Cette tâche, en effet, est énorme. Ces centaines, bientôt ces milliers de sociétés populaires qui, du sein de la décomposition générale, ont surgi, non-seulement se sont affiliées à la société des Amis de la constitution de Paris, sorte de « maison mère », cerveau et cœur de l’association, qui élabore la pensée directrice et qui la transmet[6], — mais elles se sont affiliées entre elles.

  1. Taine, Révolution, I. p. 272.
  2. Ces expressions se trouvent dans une pétition des officiers de la garde nationale de Besançon à l’Assemblée, citée par Taine. — (Révolution, II, 54.)
  3. Voir les chiffres instructifs donnés par Taine au sujet de ces abstentions. (Révolution, II, p. 373-374.)
  4. Archives de Toulon. — Correspondance du club ; lettre du 21 novembre 1790.
  5. Ibidem. — Lettre du 17 décembre 1790.
  6. Voici un exemple qui fera bien comprendre le mécanisme de ces affiliations.
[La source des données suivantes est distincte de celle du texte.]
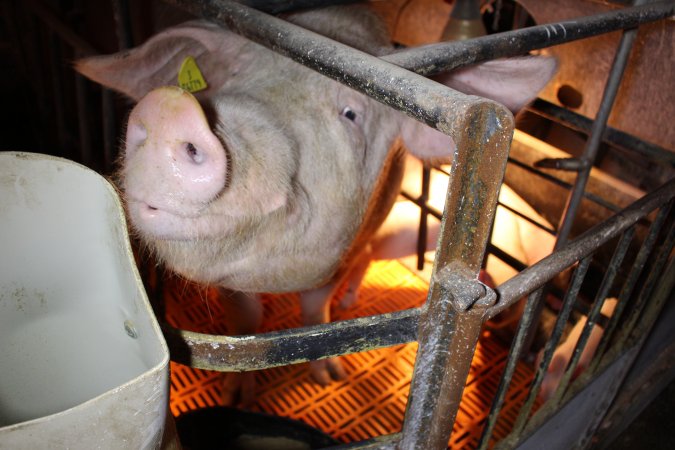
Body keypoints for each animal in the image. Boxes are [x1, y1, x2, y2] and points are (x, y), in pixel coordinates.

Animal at [76, 4, 556, 390]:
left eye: (351, 114)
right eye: (229, 79)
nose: (170, 109)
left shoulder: (346, 246)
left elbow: (315, 308)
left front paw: (329, 377)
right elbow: (246, 322)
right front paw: (237, 393)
Le club de Toulon écrit, le 12 mai 1791, aux jacobins de Paris : « Frères et amis, nos frères d’Hyères nous ont fait part de la condition que vous avés mise à leur affiliation, qui est que leur demande soit appuyée par deux sociétés voisines. Nous nous empressons de vous garantir leur patriotisme et leur dévoûment à la Constitution. Nos frères d’Antibes nous ont aussi prié par leur dernière lettre d’appuyer leur demande on affiliation auprès de vous. Cette société, à qui nous n’avons accordé notre affiliation qu’après nous être complètement assurés de leur civisme, nous en a donné en diverses occasions des preuves non équivoques et surtout par la surveillance active qu’ils exercent sur des pays limitrophes. Ils ont soin de nous instruire exactement de tous les mouvemens des aristocrates réfugiés dans les États de Savoie… » — (Archives de Toulon ; correspondance du club.)